One big disadvantage of Java's tracing GC is that from time to time it will "stop the world" and freeze the application for a relatively long time to do a full GC. If the heap is big and the the object tree complex, it will freeze for a few seconds. Also each full GC visits the whole object tree over and over again, something that is probably quite inefficient. Another drawback of the way Java does GC is that you have to tell the jvm what heap size you want (if the default is not good enough); the JVM derives from that value several thresholds that will trigger the GC process when there is too much garbage stacking up in the heap.
I presume that this is actually the main cause of the jerky feeling of Android (based on Java), even on the most expensive cellphones, in comparison with the smoothness of iOS (based on ObjectiveC, and using RC).
I'd love to see a jvm option to enable RC memory management, and maybe keeping GC only to run as a last resort when there is no more memory left.
Garbage collection is faster (more time efficient) than reference counting, if you have enough memory. For example, a copying gc traverses the "live" objects and copies them to a new space, and can reclaim all the "dead" objects in one step by marking a whole memory region. This is very efficient, if you have enough memory. Generational collections use the knowledge that "most objects die young"; often only a few percent of objects have to be copied.
[This is also the reason why gc can be faster than malloc/free]

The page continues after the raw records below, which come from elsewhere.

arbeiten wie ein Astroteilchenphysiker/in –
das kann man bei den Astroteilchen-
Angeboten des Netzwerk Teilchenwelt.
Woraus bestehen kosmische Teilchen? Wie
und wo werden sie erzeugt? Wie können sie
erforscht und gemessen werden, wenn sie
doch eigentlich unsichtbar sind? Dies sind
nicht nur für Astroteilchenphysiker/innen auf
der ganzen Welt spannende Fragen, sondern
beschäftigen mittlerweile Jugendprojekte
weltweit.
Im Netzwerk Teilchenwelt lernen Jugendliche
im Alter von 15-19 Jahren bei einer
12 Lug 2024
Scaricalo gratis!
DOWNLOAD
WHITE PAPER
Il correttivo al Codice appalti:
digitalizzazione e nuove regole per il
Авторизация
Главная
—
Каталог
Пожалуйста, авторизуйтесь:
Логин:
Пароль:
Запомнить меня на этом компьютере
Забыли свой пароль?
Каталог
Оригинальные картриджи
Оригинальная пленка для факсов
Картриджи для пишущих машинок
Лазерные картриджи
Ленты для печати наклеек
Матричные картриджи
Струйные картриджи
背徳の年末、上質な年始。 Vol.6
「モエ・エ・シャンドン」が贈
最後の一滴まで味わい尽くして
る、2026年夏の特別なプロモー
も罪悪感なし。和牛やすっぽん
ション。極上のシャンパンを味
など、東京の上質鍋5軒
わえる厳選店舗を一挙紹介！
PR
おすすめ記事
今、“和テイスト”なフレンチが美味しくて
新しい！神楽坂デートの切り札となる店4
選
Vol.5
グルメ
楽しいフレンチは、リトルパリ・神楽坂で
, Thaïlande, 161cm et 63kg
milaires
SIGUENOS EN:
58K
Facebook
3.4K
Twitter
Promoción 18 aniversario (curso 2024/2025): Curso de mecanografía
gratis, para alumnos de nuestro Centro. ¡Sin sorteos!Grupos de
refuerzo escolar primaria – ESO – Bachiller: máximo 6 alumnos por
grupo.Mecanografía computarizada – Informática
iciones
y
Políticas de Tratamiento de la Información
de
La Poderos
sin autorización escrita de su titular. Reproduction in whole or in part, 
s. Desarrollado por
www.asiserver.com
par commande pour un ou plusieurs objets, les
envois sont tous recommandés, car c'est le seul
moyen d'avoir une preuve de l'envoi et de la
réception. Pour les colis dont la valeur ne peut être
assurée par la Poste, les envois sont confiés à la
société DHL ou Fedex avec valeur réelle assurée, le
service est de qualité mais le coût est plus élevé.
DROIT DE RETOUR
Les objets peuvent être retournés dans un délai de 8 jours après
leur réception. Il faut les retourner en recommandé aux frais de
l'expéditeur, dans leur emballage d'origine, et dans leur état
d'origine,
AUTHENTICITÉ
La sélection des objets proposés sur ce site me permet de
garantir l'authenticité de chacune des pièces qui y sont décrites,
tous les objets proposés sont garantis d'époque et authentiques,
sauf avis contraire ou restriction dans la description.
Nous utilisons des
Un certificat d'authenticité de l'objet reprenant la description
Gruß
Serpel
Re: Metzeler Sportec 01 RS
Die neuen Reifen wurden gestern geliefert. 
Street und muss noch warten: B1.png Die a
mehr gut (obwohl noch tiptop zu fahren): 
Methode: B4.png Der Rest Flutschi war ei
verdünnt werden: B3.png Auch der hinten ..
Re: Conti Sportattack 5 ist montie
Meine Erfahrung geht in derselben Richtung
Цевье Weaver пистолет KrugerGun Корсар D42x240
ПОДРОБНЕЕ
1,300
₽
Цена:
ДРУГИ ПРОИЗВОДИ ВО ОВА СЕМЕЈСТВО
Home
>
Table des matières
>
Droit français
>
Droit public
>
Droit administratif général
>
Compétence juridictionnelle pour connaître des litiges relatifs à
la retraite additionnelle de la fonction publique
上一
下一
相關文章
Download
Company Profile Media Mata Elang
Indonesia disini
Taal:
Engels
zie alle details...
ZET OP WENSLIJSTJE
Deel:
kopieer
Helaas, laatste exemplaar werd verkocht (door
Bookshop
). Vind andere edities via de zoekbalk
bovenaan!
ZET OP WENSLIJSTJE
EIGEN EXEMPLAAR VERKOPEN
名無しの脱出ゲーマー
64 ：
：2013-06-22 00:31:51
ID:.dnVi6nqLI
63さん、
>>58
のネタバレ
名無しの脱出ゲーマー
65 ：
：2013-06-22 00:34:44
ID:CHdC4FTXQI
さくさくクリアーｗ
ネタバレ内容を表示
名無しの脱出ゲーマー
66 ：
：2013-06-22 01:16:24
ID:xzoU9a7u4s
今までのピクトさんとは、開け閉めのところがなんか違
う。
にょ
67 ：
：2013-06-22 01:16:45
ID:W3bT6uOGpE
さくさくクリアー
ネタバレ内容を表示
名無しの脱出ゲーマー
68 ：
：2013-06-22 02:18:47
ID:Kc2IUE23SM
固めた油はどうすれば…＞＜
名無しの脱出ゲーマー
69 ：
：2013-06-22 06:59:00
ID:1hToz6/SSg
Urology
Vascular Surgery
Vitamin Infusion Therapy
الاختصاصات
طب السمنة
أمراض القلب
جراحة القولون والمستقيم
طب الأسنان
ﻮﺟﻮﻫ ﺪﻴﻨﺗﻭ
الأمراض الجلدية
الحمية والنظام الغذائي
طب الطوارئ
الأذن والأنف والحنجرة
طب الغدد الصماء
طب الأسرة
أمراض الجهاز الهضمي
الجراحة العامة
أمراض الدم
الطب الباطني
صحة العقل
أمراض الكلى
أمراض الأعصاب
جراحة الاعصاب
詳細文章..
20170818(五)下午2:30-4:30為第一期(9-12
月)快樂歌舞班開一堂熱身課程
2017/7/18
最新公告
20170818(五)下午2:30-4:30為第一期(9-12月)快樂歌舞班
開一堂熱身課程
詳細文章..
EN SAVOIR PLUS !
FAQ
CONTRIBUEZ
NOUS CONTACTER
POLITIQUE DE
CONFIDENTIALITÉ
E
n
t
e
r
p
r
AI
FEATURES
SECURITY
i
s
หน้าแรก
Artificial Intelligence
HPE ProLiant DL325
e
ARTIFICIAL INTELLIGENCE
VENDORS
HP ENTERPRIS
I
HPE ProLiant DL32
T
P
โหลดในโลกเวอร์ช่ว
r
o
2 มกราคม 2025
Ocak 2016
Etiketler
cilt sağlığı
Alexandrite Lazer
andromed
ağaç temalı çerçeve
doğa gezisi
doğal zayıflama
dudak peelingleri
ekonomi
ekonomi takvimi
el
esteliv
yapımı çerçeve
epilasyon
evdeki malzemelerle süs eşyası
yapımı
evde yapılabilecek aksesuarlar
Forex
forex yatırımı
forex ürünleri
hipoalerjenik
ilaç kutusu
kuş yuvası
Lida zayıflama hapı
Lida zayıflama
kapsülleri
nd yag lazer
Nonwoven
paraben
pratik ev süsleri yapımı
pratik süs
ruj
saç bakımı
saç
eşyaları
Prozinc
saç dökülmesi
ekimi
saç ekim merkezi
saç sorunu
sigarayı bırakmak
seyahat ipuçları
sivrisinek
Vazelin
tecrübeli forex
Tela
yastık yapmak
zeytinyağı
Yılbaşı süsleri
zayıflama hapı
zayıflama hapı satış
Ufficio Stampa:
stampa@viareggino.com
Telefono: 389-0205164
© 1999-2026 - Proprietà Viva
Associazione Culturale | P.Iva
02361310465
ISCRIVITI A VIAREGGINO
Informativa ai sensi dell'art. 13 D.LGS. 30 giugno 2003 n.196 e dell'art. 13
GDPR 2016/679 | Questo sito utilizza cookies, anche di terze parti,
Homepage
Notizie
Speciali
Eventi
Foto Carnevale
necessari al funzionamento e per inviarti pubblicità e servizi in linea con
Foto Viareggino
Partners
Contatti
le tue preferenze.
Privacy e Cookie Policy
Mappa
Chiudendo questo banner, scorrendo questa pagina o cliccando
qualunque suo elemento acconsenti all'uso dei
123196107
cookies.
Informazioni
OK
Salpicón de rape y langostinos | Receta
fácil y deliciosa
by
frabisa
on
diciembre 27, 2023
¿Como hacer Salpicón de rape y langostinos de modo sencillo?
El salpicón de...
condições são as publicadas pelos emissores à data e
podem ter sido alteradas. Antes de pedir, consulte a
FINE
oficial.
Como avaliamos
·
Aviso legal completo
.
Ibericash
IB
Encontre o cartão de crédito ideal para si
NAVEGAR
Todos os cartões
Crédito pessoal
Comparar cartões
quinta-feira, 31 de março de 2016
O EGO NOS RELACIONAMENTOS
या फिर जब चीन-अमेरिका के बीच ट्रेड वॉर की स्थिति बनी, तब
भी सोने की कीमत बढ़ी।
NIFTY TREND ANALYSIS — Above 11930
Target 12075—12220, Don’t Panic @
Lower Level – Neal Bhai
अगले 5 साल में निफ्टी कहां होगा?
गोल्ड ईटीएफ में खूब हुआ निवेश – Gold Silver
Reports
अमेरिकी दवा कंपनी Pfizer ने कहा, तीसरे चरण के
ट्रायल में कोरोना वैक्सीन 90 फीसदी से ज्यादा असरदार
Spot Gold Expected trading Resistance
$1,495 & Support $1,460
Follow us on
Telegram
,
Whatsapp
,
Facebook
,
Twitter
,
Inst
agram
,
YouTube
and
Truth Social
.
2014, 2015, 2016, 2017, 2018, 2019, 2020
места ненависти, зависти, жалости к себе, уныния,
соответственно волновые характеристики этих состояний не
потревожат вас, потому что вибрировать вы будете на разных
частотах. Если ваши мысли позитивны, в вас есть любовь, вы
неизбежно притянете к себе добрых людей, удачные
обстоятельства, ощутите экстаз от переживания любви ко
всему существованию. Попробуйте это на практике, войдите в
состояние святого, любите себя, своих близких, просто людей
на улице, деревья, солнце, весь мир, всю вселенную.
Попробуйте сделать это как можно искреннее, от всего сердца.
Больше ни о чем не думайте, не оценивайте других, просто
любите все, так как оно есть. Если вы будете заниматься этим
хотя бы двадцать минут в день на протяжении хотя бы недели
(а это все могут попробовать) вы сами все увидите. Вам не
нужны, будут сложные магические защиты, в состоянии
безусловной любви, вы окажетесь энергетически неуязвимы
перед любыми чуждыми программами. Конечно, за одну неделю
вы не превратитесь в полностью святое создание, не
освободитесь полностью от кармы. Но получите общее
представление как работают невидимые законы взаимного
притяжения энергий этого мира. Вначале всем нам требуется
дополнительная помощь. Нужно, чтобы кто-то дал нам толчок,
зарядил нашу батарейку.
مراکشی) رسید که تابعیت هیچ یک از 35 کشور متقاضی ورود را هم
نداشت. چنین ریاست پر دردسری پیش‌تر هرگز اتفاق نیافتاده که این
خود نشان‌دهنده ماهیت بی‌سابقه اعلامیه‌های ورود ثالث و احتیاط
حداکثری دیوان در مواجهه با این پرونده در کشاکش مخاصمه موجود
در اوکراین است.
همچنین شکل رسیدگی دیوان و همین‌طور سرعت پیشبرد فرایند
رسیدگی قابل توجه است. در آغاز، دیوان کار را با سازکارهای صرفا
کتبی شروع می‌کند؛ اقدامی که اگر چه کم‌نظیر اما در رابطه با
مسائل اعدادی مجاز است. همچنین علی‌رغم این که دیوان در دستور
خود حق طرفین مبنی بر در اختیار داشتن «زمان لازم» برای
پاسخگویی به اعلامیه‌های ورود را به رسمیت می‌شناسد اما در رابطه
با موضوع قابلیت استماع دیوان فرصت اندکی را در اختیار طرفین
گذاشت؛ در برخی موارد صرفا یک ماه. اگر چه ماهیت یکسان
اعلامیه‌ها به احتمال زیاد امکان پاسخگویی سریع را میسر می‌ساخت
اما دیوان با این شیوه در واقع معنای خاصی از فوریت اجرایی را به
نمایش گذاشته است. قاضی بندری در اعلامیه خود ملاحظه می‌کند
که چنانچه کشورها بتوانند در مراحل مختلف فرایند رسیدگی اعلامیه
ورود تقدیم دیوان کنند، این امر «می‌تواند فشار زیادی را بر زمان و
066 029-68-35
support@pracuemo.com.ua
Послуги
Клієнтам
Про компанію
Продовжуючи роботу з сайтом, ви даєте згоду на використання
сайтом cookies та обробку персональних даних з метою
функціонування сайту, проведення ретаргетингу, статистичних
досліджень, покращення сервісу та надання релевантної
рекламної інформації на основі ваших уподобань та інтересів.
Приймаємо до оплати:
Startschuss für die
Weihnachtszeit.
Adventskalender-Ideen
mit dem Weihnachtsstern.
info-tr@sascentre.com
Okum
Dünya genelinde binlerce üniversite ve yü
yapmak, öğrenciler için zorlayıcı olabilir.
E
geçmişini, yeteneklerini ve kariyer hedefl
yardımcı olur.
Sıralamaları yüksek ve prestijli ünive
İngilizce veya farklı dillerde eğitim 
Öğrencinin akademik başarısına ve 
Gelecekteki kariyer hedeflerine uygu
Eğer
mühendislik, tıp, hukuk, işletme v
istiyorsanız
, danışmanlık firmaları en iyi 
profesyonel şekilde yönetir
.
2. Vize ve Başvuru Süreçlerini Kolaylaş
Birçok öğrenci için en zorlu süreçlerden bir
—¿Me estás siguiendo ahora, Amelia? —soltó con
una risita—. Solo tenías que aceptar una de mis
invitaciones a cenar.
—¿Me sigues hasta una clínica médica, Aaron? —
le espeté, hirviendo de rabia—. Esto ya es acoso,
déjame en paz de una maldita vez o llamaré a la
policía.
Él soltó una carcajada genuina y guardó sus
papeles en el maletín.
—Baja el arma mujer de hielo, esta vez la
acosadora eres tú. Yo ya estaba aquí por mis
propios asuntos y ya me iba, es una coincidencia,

Reference counting is much more space efficient than garbage collection, since it reclaims memory the very moment it gets unreachable. This is nice when you want to attach finalizers to objects (e.g. to close a file once the File object gets unreachable). A reference counting system can work even when only a few percent of the memory is free. But the management cost of having to increment and decrement counters upon each pointer assignment cost a lot of time, and some kind of garbage collection is still needed to reclaim cycles.
So the trade-off is clear: if you have to work in a memory-constrained environment, or if you need precise finalizers, use reference counting. If you have enough memory and need the speed, use garbage collection.
Reference counting is particularly difficult to do efficiently in a multi-threaded environment. I don't know how you'd even start to do it without getting into hardware assisted transactions or similar (currently) unusual atomic instructions.
Reference counting is easy to implement. JVMs have had a lot of money sunk into competing implementations, so it shouldn't be surprising that they implement very good solutions to very difficult problems. However, it's becoming increasingly easy to target your favourite language at the JVM.
The latest Sun Java VM actually have multiple GC algorithms which you can tweak. The Java VM specifications intentionally omitted specifying actual GC behaviour to allow different (and multiple) GC algorithms for different VMs.
For example, for all the people who dislike the "stop-the-world" approach of the default Sun Java VM GC behaviour, there are VM such as IBM's WebSphere Real Time which allows real-time application to run on Java.
Since the Java VM spec is publicly available, there is (theoretically) nothing stopping anyone from implementing a Java VM that uses CPython's GC algorithm.
Late in the game, but I think one significant rationale for RC in python is its simplicity. See this email by Alex Martelli, for example.
(I could not find a link outside google cache, the email date from 13th october 2005 on python list).